How to complete this task: Reproduce each record below in full, word for word, without images.

Information provided:

.....

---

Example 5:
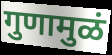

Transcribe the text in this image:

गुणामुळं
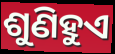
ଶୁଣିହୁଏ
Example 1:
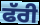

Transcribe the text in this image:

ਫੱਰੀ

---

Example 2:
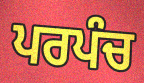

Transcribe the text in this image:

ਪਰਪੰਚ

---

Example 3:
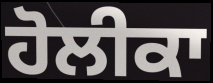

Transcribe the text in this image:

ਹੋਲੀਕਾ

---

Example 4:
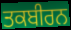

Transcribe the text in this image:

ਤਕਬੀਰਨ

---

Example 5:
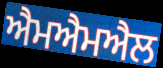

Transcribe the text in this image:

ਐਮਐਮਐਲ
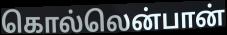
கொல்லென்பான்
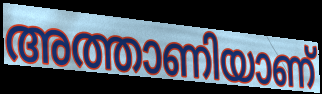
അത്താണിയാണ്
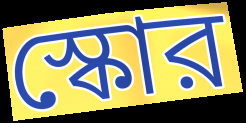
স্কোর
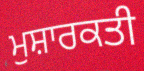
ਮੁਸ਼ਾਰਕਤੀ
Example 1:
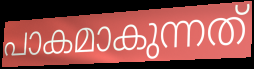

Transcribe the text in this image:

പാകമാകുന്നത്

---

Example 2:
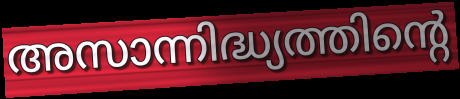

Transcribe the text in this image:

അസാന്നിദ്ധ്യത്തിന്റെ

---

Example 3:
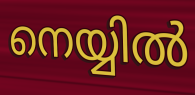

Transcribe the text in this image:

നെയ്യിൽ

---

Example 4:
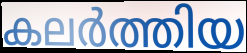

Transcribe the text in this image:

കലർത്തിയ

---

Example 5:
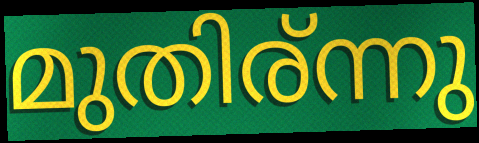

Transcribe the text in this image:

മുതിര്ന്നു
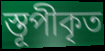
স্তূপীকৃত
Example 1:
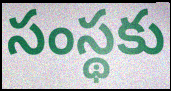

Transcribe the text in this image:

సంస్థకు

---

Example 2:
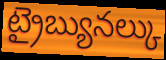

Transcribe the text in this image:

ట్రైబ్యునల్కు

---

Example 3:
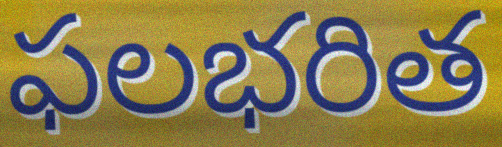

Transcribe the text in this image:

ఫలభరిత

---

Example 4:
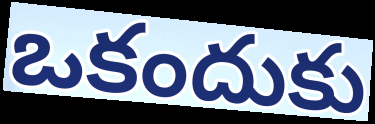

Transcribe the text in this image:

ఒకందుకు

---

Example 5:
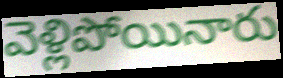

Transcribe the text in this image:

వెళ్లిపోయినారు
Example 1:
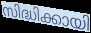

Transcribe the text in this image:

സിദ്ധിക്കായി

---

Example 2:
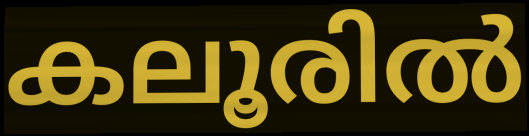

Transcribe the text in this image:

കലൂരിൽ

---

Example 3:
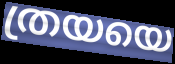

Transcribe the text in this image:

.....

Exercise answer:
---

Example 5:

Transcribe the text in this image:

गुणामुळं
ଶୁଣିହୁଏ
Example 1:

Transcribe the text in this image:

ਫੱਰੀ

---

Example 2:

Transcribe the text in this image:

ਪਰਪੰਚ

---

Example 3:

Transcribe the text in this image:

ਹੋਲੀਕਾ

---

Example 4:

Transcribe the text in this image:

ਤਕਬੀਰਨ

---

Example 5:

Transcribe the text in this image:

ਐਮਐਮਐਲ
கொல்லென்பான்
അത്താണിയാണ്
স্কোর
ਮੁਸ਼ਾਰਕਤੀ
Example 1:

Transcribe the text in this image:

പാകമാകുന്നത്

---

Example 2:

Transcribe the text in this image:

അസാന്നിദ്ധ്യത്തിന്റെ

---

Example 3:

Transcribe the text in this image:

നെയ്യിൽ

---

Example 4:

Transcribe the text in this image:

കലർത്തിയ

---

Example 5:

Transcribe the text in this image:

മുതിര്ന്നു
স্তূপীকৃত
Example 1:

Transcribe the text in this image:

సంస్థకు

---

Example 2:

Transcribe the text in this image:

ట్రైబ్యునల్కు

---

Example 3:

Transcribe the text in this image:

ఫలభరిత

---

Example 4:

Transcribe the text in this image:

ఒకందుకు

---

Example 5:

Transcribe the text in this image:

వెళ్లిపోయినారు
Example 1:

Transcribe the text in this image:

സിദ്ധിക്കായി

---

Example 2:

Transcribe the text in this image:

കലൂരിൽ

---

Example 3:

Transcribe the text in this image:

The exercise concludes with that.